◆ 本文 ◆
=====

医学部卒業後は京都市立病院で初期研修を受け、母校である関西医科大学へ戻り、大学病院や関連する総合病院で循環器内科の医師として経験を積んできました。循環器内科という診療科を専門に選んだのは、心臓という人の命に直結する部分を診られることに魅力を感じたからですね。大学病院や総合病院の循環器内科は、朝から晩まで緊急で処置をしなければならない患者さんが運び込まれてくるため、とにかく体力勝負で、緊張感のあるハードな勤務でした。しかし、重症疾患で運び込まれてきた患者さんの治療ができると、とてもやりがいを感じたものです。13年間勤務医としてさまざまな経験をさせていただき、その経験を生かしたいという想いから、クリニックの開業を決心しました。
開業にあたって、立地や内装などで重視したことはありますか?
立地については、広い視野で検討していたのですが、ご縁があってこの地をご紹介いただきました。母校からも近く、私の地元である大東市にも近いので、なじみがあって気に入っています。また同じ建物の2階に有料老人ホームが入っていますので、往診を行うなど、入居者さんたちの健康も支えたいですね。内装で特にこだわったことは、バリアフリーと感染症対策。車いす同士でもすれ違えるようにするなど、設計士さんとよく相談して造り上げました。また、発熱症状のある患者さんを隔離できるスペースを作ったり、患者さん同士、患者さんとスタッフとの交差を極力少なくできるよう、動線を工夫しました。検査機器についても心電図、心エコー、エックス線といった一般的な検査、動脈硬化の度合いを調べるABI(足関節上腕血圧比)も即時行えるよう取り入れました。検査の結果、必要と判断したら、連携した近隣の総合病院へご紹介します。
開業から半年ほどがたちますが、現在の所感について教えてください。
患者層としては、中学生くらいのお子さんから高齢の方まで幅広い層の患者さんが来てくださっています。近隣にお住まいの方はもちろんですが、近くに企業のオフィスや工場も多いので、仕事帰りにスーツや作業着でお越しになる方もいます。特に多いのは、高血圧症、糖尿病、脂質異常症など、生活習慣病をお持ちの患者さんですね。私の専門は循環器内科ですが、日本内科学会総合内科専門医の資格も取得していますので、さまざまな患者さんを広く受け入れて、必要であれば適切な診療科の受診を促すこともあります。また当クリニックでは発熱者の外来も行っていて、それを機にクリニックのことを認知してくださった方も多いように思います。
地域住民の健康寿命を延ばすために
クリニックのめざすものは何でしょうか。

=====

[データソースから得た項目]

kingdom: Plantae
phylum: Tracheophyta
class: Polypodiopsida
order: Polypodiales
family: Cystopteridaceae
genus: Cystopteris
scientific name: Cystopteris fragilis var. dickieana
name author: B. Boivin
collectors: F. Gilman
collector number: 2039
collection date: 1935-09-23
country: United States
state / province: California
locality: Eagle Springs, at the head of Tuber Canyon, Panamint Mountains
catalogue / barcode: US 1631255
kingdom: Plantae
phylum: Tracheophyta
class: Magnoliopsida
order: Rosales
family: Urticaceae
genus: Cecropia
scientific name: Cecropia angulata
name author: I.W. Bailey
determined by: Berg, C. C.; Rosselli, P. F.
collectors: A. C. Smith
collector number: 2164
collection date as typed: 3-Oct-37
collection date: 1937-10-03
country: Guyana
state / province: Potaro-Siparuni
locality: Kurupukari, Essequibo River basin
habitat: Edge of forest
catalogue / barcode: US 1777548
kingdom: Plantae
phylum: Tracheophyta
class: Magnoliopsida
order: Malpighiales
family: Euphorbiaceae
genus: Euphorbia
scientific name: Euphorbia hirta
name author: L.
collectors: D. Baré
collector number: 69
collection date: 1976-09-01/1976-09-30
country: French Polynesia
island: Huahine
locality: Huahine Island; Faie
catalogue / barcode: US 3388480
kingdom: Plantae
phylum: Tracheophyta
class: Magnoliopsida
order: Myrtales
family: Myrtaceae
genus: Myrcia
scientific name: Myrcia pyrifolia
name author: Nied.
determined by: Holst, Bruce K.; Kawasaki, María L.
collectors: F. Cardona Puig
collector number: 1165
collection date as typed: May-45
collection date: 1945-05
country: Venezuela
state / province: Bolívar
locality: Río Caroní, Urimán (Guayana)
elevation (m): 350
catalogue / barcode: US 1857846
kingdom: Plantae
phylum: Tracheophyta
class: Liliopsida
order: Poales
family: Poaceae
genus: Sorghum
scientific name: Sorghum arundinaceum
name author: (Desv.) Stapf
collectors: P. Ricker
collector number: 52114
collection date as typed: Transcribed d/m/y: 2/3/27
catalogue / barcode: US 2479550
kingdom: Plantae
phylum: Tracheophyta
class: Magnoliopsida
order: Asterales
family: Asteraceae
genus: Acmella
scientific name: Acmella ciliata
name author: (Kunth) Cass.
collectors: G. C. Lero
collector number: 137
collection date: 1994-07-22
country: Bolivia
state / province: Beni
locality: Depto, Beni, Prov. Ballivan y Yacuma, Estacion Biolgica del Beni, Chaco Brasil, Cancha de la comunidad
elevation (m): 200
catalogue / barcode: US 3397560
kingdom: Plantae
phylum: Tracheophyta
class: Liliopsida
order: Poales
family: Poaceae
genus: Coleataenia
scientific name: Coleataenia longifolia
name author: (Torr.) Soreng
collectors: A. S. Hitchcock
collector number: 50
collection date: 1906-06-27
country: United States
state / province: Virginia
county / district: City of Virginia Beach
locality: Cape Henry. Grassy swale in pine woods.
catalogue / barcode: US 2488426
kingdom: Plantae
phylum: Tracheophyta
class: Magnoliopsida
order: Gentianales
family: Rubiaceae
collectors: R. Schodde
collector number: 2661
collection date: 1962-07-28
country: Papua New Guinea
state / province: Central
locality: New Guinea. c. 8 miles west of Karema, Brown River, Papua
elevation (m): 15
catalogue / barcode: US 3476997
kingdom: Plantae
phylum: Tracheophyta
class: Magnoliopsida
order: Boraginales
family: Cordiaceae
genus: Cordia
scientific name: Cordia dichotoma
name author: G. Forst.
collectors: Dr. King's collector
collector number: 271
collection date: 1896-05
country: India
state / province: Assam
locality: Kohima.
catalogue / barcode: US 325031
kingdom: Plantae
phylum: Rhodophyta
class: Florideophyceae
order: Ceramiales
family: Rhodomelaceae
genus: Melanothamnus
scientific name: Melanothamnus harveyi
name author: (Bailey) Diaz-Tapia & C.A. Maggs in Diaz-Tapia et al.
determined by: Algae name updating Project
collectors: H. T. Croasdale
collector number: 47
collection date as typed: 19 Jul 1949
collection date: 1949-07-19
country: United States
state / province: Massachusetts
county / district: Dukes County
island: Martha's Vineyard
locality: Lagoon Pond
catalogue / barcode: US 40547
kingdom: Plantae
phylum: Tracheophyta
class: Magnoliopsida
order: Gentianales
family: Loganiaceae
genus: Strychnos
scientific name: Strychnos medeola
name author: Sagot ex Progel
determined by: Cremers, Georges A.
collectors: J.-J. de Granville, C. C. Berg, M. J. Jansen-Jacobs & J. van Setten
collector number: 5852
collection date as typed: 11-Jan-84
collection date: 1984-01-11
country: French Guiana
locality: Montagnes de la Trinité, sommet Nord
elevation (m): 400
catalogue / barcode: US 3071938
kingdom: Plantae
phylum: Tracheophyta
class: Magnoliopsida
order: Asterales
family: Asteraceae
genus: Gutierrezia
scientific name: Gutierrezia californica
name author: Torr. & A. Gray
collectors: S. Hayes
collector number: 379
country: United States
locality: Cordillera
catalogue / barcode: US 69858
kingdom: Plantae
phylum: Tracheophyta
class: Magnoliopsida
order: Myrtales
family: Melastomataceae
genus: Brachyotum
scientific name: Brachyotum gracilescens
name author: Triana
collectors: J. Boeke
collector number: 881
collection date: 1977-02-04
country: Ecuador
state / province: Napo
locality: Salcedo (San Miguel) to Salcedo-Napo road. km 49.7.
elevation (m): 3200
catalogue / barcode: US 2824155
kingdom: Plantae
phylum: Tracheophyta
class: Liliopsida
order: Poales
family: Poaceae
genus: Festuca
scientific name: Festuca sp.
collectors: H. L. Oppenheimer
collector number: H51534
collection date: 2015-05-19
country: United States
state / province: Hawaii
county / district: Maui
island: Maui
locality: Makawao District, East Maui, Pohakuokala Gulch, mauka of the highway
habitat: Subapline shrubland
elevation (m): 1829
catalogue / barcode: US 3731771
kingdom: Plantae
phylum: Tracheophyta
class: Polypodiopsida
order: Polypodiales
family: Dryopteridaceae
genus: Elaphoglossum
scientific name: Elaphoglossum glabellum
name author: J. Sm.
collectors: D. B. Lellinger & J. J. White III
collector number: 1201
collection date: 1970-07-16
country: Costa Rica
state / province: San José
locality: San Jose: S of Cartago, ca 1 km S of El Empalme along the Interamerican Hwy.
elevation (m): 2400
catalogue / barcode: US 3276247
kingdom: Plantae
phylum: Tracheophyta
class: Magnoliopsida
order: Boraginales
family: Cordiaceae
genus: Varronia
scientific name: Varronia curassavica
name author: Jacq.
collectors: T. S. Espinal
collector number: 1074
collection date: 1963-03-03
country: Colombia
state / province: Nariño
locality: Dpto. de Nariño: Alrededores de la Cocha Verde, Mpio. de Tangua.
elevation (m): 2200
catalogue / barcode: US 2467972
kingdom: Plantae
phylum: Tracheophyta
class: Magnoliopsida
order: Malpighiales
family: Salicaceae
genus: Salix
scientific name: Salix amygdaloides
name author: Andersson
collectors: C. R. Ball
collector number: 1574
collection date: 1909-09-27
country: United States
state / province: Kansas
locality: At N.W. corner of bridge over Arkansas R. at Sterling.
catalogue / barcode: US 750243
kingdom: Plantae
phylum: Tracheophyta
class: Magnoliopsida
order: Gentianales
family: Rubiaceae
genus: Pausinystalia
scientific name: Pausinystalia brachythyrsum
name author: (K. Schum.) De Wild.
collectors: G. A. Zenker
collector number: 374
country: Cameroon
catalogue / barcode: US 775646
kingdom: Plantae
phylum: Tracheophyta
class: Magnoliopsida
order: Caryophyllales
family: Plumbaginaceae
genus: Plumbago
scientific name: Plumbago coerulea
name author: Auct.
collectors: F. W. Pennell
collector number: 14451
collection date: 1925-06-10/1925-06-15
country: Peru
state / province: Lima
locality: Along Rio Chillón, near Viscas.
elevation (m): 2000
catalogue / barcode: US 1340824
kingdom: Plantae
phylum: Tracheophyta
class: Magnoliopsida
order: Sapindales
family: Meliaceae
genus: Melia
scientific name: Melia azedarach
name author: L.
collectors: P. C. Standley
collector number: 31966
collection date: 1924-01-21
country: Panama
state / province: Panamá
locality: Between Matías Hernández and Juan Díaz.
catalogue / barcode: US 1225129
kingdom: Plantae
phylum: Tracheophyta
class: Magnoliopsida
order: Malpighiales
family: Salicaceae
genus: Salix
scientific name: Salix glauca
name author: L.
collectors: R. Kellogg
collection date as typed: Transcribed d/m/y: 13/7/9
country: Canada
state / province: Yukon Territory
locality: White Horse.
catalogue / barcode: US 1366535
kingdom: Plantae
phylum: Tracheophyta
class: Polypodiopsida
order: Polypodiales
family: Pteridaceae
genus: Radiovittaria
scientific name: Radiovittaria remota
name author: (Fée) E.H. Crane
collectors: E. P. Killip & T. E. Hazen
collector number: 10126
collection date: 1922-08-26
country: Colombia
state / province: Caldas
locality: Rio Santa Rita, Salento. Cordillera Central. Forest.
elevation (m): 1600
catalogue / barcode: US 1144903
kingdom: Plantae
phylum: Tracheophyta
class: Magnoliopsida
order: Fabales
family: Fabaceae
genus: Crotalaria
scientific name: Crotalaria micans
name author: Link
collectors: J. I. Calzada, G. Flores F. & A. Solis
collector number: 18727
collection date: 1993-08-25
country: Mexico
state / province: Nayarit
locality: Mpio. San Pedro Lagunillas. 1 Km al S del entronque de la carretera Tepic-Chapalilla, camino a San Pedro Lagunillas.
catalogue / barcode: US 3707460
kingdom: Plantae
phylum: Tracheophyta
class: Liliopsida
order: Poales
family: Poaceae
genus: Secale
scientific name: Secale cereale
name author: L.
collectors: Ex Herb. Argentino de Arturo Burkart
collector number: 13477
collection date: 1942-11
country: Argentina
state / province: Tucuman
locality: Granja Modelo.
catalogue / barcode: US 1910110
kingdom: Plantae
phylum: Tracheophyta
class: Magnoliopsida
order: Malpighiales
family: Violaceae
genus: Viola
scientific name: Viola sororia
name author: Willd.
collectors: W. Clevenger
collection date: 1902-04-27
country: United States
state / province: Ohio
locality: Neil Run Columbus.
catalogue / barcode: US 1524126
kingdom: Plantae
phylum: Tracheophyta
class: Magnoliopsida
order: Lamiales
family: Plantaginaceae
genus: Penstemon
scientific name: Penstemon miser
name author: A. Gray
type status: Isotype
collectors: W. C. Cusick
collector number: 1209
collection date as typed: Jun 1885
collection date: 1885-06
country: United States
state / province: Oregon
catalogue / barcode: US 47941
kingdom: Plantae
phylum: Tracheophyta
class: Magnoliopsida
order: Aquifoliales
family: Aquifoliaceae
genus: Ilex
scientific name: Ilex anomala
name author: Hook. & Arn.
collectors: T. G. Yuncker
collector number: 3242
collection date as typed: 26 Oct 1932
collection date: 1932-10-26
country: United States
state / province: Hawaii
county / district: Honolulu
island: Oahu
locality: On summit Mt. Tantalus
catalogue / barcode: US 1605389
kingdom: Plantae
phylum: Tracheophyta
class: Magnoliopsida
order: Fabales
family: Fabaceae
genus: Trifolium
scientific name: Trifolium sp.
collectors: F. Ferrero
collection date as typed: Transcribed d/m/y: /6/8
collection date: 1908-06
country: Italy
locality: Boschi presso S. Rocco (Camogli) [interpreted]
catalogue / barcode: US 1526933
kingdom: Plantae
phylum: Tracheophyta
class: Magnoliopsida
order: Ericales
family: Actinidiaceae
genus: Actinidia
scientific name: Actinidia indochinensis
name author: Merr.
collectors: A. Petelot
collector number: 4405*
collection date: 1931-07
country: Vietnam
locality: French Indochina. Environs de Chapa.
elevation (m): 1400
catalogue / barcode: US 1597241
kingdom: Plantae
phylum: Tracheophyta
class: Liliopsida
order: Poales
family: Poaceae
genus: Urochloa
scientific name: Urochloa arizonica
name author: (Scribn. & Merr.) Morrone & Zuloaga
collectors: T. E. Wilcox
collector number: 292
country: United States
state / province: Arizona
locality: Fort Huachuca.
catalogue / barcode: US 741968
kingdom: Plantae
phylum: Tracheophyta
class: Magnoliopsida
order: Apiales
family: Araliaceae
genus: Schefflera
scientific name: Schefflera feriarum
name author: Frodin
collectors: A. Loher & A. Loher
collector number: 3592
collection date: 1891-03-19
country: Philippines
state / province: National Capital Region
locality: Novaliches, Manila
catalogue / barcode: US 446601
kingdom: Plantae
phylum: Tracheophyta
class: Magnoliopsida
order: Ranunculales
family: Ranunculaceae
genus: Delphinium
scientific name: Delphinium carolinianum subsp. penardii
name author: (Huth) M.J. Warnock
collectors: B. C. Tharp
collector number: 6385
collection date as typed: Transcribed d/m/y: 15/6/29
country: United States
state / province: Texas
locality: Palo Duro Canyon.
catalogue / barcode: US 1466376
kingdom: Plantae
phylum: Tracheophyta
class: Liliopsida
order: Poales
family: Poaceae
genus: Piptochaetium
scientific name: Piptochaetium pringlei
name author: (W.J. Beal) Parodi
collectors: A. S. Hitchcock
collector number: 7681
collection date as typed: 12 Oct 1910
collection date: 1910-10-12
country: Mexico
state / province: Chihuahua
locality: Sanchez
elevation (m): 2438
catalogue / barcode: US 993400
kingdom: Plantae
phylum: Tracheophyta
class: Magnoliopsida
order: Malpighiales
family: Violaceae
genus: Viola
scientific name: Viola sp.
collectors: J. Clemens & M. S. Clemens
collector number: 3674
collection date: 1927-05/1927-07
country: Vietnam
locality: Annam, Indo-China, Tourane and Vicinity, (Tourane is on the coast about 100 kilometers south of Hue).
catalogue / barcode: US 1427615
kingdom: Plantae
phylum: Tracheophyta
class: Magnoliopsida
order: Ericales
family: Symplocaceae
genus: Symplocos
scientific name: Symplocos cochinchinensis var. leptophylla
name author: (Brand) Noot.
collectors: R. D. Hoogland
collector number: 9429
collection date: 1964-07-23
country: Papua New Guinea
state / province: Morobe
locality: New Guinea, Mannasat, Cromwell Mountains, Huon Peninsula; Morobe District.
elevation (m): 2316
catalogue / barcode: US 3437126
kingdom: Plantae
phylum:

=====

◆ 作業の指示 ◆
上の本文にあるクリニック院長へのインタビューを、最後の問いのあとから続けて書いてください。

◆ 回答 ◆
地域の方々の健康維持や健康増進をめざして診療を行っています。体や心に不調があると、気持ちに不安が生じ、生活も不安定になってしまう方が多いのではないでしょうか。そこで私たちは、それを解消するためのサポートを少しでも行いたいという気持ちで、日々の診療にあたっていますね。また患者さんの不安な気持ちを少しでも和らげ、「ここへ来てよかった」と思っていただけるように、まずは私を含めたスタッフ全員が「優しさ」を大切にしています。病院は緊張感のある場所で、どうしても慌ただしくなりがちですが、私たちはどんな時でも患者さんの目を見て挨拶をする、ゆっくり丁寧に話をする、スタッフ同士も優しさを持って接することを大切にしているんです。特に医師である私は患者さんに指導する機会も多いので、優しさのこもった伝え方を意識しています。
クリニックの診療の特色についてお聞かせください。
まずは私の専門である循環器疾患の診療に特に力を入れています。例えば、高血圧症の方であれば、血圧をコントロールして動脈硬化の進行を防げるよう、薬物療法はもちろんのこと生活指導など患者さんが取り組みやすい手段を模索しながら、提案していきます。また不整脈、心臓弁膜症、狭心症などの心臓病の中には、早期発見、治療が大切なものもあります。これまで勤務医として、治療が遅れて重症化してしまった患者さんを多く診てきたので、そうなる前に予防できるようにしていきたいですね。症状があれば受診していただきたいのはもちろんですが、症状がなくても年1回の健康診断を受け、結果に応じて医療機関を受診していただきたいと思っています。
漢方薬を用いた診療にも力を入れているそうですね。
はい。西洋医学に有効な治療があればよいのですが、それでもよくならない場合や西洋医学では有効な治療がない場合などには、漢方薬で次の一手を打つこともあります。もともと関西医科大学の学部生だった頃に東洋医学研究会に所属し、漢方薬の勉強をしていました。そのバックグラウンドもあり、医師になって数年たった頃から診療に漢方薬も取り入れるようになったんです。東洋医学は西洋医学とは診断の方法などが異なるため、少し取っつきにくいと感じる先生も多いのですが、私はたまたま学生時代に勉強していたので、始めてみたらなじみやすく、現在の診療にも活用しています。原因のわからないめまいや自律神経に関する不調などでお悩みの方などに処方することもあります。
心身の不調があれば気軽に相談を
先生は文系大学卒業後に医学部に入られたそうですね。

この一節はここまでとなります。